По прошлому профессиональному опыту Саша знал, что в таких случаях главное не покупаться и предположений не высказывать. Типичная реакция следака: «Ага! Так ты еще и „Мазду“ угнал, а мы совершенно по другому вопросу!»

— Нет, — сказал Саша. — Совершенно не понимаю.

Папá нервно затянулся.

Глава 25

Папá при встрече не обнял и сесть не предложил, так что диспозиция неприятно напоминала картину Николая Ге «Пётр I допрашивает царевича Алексея Петровича в Петергофе».

— Саша, мне сегодня телеграфировал наш посланник в Лондоне… — сказал папá.

Видимо, Сашино лицо отобразило некую гамму чувств.

— Соображаешь ты быстро, — заметил царь.

— У меня только одна ассоциация на Лондон: Герцен, — пожал плечами Саша. — Но, я не понимаю, причем тут я.

— Сегодня «Колокол» напечатал про тебя статью.

— Мою или про меня? — спросил Саша.

— Про тебя, — поморщился царь. — Еще не хватало, чтобы он твои статьи печатал!

— Хвалят или ругают? — деловито поинтересовался Саша.

— Это важно? «Колокол» про тебя напечатал! «Колокол»!

— Конечно, важно. Это же свободная пресса. Пишут то, что думают. Еще бы мне было неинтересно общественное мнение!

— За свободу вероисповедания — хвалят, за разрушение общины — ругают, — вздохнул царь.

— Интересно, а какие там аргументы? Странно, что такие разные люди, как дядя Костя и Александр Иванович придерживаются в этом вопросе одинаковых взглядов.

— Александр Иванович! — с сарказмом повторил папá.

И затянулся.

— Я ошибся в его имени и отчестве? — поинтересовался Саша.

— Нет! — буркнул царь. — Саша, ты «Колокол» читал?

— Пару номеров. Он мне показался довольно беззубым. Да и пишет Герцен сложно. Все-таки демократ должен быть ближе к народу. А я не все его отсылки понимаю и пасхалки разгадываю. Иногда хочется в энциклопедию залезть. Не хватает какой-то специфической эрудиции.

— Пасхалки?

— Скрытые цитаты и зашифрованные послания. Как пасхальные яйца с секретом.

— Кто тебе дал «Колокол»?

— Папá, ну, вы же понимаете, что я не могу ответить на этот вопрос.

Царь выпустил сигарный дым в сторону подсвечника на столе. Облако проплыло в непосредственной близости от Саши. Свечи затрепетали.

— Да и смысл отвечать! — продолжил Саша. — Издание настолько популярное, что ткни в любого.

Государь посмотрел очень тяжело.

— Лет через десять мы Александра Ивановича… Герцена будем с этакой нежной тоской вспоминать, — заметил Саша. — Такой сдержанный, такой умеренный, такой воспитанный! Взрывчатку не варит, с пистолетом не бегает, к топору не зовет! Я его, конечно, мало читал, но ничего крамольного не нашел.

И правда, думал Саша, «Колокол» запрещать — это все равно, что «Эхо Москвы» закрывать. Было бы за что!

— Одна статья про тебя чего стоит! — возразил царь.

— Прочитаю, — пообещал Саша. — И составлю свое мнение. В любом случае за статью Герцена я не отвечаю.

— Ошибаешься! Это полный сборник твоих радикальных цитат.

— Ну, какой я радикал, папá! У меня очень умеренные взгляды. А этим идеям уже в обед сто лет. В буквальном смысле. Сейчас социализм в тренде. Действительно, очень опасная идеология.

— Это я уже слышал, — сказал царь. — Знаешь, как статья называется? «Сен-Жюст при дворе императора Александра Николаевича: тронная речь».

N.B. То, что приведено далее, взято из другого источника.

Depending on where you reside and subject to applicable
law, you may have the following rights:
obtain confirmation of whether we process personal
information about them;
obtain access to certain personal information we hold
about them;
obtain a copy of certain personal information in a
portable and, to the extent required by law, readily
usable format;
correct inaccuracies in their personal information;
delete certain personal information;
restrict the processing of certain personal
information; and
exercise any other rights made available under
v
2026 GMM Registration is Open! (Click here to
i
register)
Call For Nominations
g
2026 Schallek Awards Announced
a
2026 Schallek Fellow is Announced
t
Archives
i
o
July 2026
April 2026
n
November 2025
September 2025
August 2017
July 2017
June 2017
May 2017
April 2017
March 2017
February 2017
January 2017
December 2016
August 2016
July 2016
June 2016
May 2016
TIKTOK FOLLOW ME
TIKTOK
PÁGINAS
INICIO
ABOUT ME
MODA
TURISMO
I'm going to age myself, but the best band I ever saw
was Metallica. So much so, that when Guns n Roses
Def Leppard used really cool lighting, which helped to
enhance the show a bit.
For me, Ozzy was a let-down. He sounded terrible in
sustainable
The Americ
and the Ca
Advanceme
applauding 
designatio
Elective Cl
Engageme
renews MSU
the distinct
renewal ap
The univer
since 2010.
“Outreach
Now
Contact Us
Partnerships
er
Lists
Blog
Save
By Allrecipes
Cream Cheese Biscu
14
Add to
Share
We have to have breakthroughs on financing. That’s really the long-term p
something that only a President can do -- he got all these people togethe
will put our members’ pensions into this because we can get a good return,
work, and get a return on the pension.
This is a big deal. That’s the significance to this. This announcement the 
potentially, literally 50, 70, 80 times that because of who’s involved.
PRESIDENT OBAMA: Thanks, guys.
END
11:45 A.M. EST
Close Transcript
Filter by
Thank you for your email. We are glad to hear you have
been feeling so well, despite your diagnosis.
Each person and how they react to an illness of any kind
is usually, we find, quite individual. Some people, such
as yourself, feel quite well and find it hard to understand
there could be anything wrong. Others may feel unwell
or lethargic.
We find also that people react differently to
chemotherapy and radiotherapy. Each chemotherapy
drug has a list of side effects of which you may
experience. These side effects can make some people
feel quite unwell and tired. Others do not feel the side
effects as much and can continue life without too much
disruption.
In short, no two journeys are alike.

— «Тронная речь» полностью на совести Герцена. Я никакого повода не подавал подозревать меня в подобных амбициях. И Никса никогда не высказывал мне никаких претензий.

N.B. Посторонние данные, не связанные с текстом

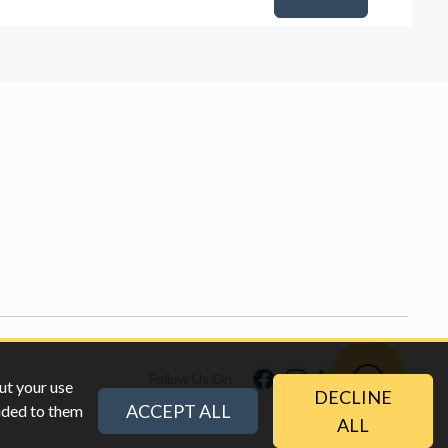
Follow Us On
ut your use
DECLINE
ACCEPT ALL
vided to them
ALL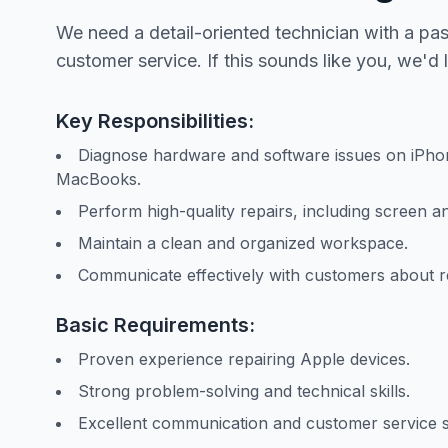
We need a detail-oriented technician with a pa
customer service. If this sounds like you, we'd 
Key Responsibilities:
Diagnose hardware and software issues on iPhon
MacBooks.
Perform high-quality repairs, including screen a
Maintain a clean and organized workspace.
Communicate effectively with customers about rep
Basic Requirements:
Proven experience repairing Apple devices.
Strong problem-solving and technical skills.
Excellent communication and customer service sk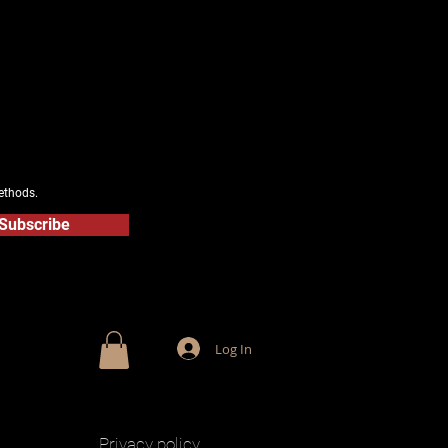
ethods.
Subscribe
Log In
Privacy policy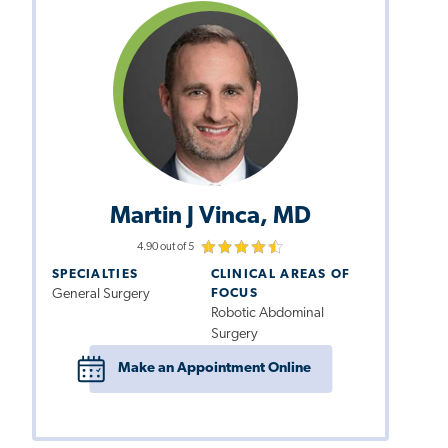
Martin J Vinca, MD
4.90 out of 5
SPECIALTIES
CLINICAL AREAS OF
General Surgery
FOCUS
Robotic Abdominal
Surgery
Make an Appointment Online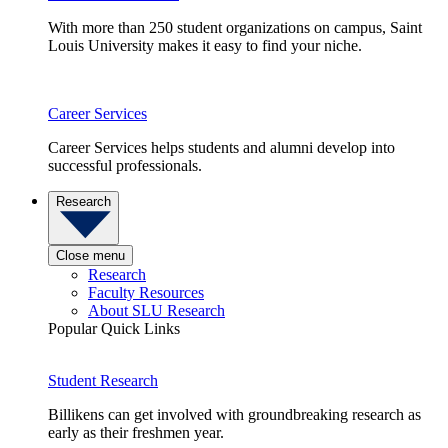
With more than 250 student organizations on campus, Saint
Louis University makes it easy to find your niche.
Career Services
Career Services helps students and alumni develop into
successful professionals.
Research
Close menu
Research
Faculty Resources
About SLU Research
Popular Quick Links
Student Research
Billikens can get involved with groundbreaking research as
early as their freshmen year.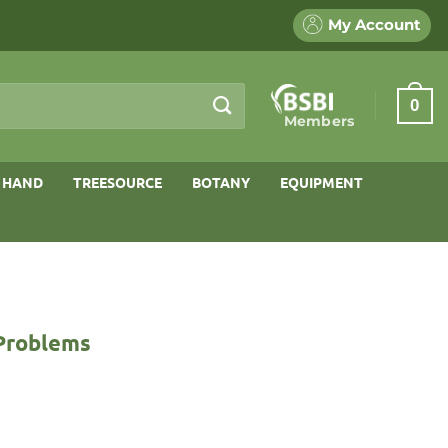
My Account
0
Members
 HAND
TREESOURCE
BOTANY
EQUIPMENT
 Problems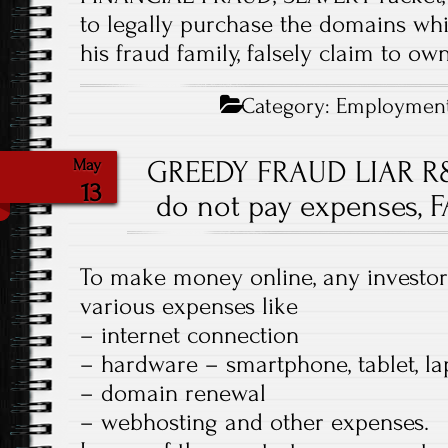
to legally purchase the domains wh
his fraud family, falsely claim to own
Category:
Employmen
GREEDY FRAUD LIAR R
May
13
do not pay expenses, 
To make money online, any investor
various expenses like
– internet connection
– hardware – smartphone, tablet, l
– domain renewal
– webhosting and other expenses.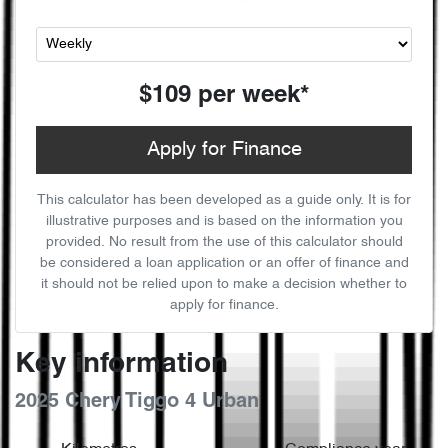
$109
per
week
*
Apply for Finance
This calculator has been developed as a guide only. It is for
illustrative purposes and is based on the information you
provided. No result from the use of this calculator should
be considered a loan application or an offer of finance and
it should not be relied upon to make a decision whether to
apply for finance.
Key information
2025 Chery Tiggo 4 Urban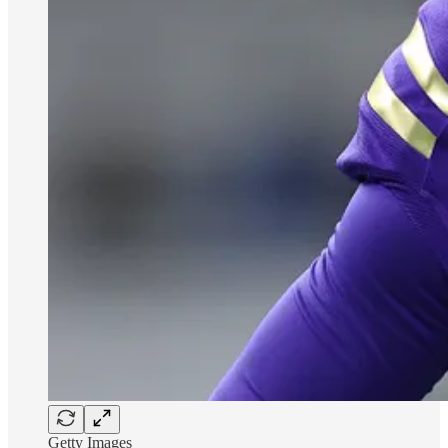
Getty Images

— Никса еще не читал, — заметил царь.

— Пусть читает. Не думаю, что он найдет для себя что-то новое.

— В статье тебя сравнивают с Петром Первым.

— Это комплимент в их системе координат?

— Конечно. Почему это может не быть комплиментом?

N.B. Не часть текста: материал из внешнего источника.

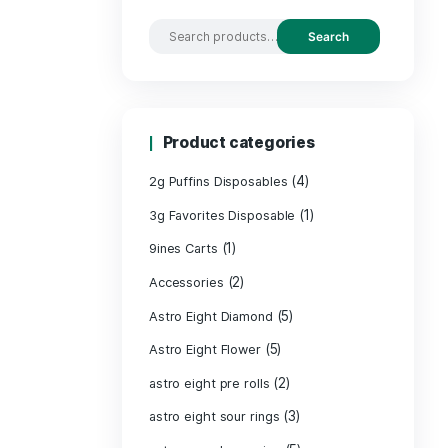
Search by
Product c
2g Puffins Disp
3g Favorites Di
(1)
9ines Carts
(2)
Accessories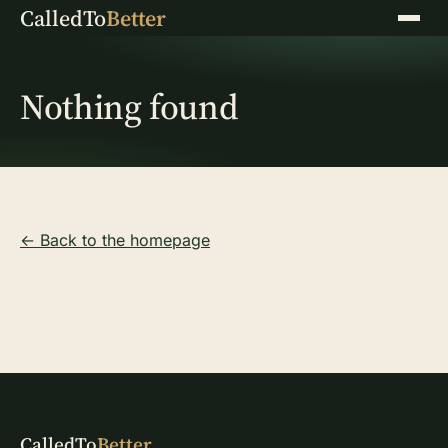
CalledTo
Better
Menu
Nothing found
← Back to the homepage
CalledTo
Better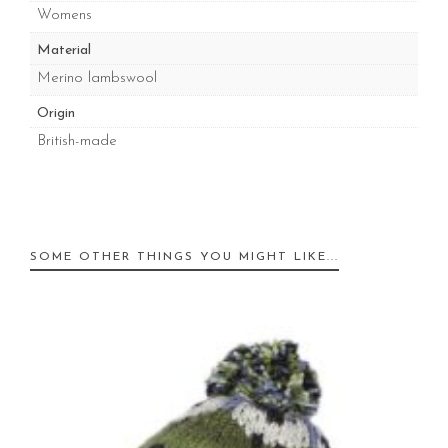
Womens
Material
Merino lambswool
Origin
British-made
SOME OTHER THINGS YOU MIGHT LIKE...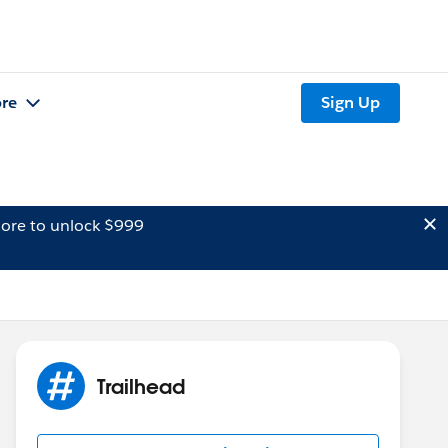
re
Sign Up
ore to unlock $999
Trailhead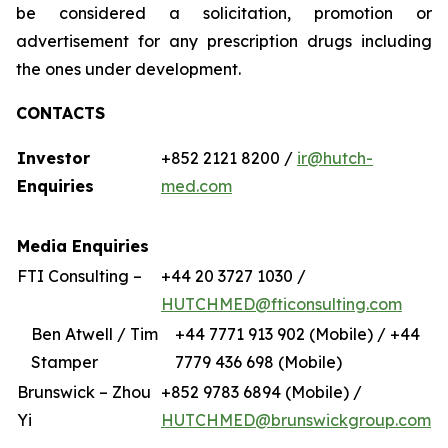
be considered a solicitation, promotion or
advertisement for any prescription drugs including
the ones under development.
CONTACTS
Investor
+852 2121 8200 /
ir@hutch-
Enquiries
med.com
Media Enquiries
FTI Consulting –
+44 20 3727 1030 /
HUTCHMED@fticonsulting.com
Ben Atwell / Tim
+44 7771 913 902 (Mobile) / +44
Stamper
7779 436 698 (Mobile)
Brunswick – Zhou
+852 9783 6894 (Mobile) /
Yi
HUTCHMED@brunswickgroup.com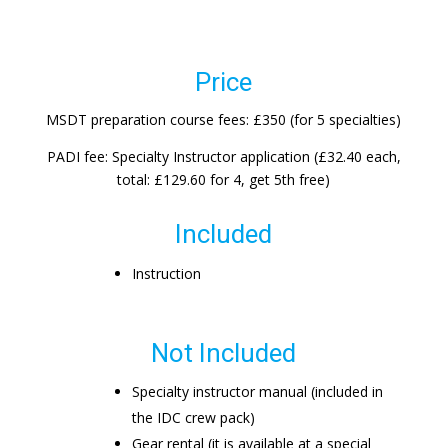
Price
MSDT preparation course fees: £350 (for 5 specialties)
PADI fee: Specialty Instructor application (£32.40 each,
total: £129.60 for 4, get 5th free)
Included
Instruction
Not Included
Specialty instructor manual (included in
the IDC crew pack)
Gear rental (it is available at a special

— Массовые казни, преследования старообрядцев и поверхностная вестернизация с обрезанием кафтанов и бритьем бород.

— Раскольники сами себя сжигали.

— Не думаю, что без повода. Они до сих пор ущемлены в правах?

— Раскольники, Саша, вообще не признают русского царя. И в церквях своих не поминают. Для них Российская империя — «Царство антихриста».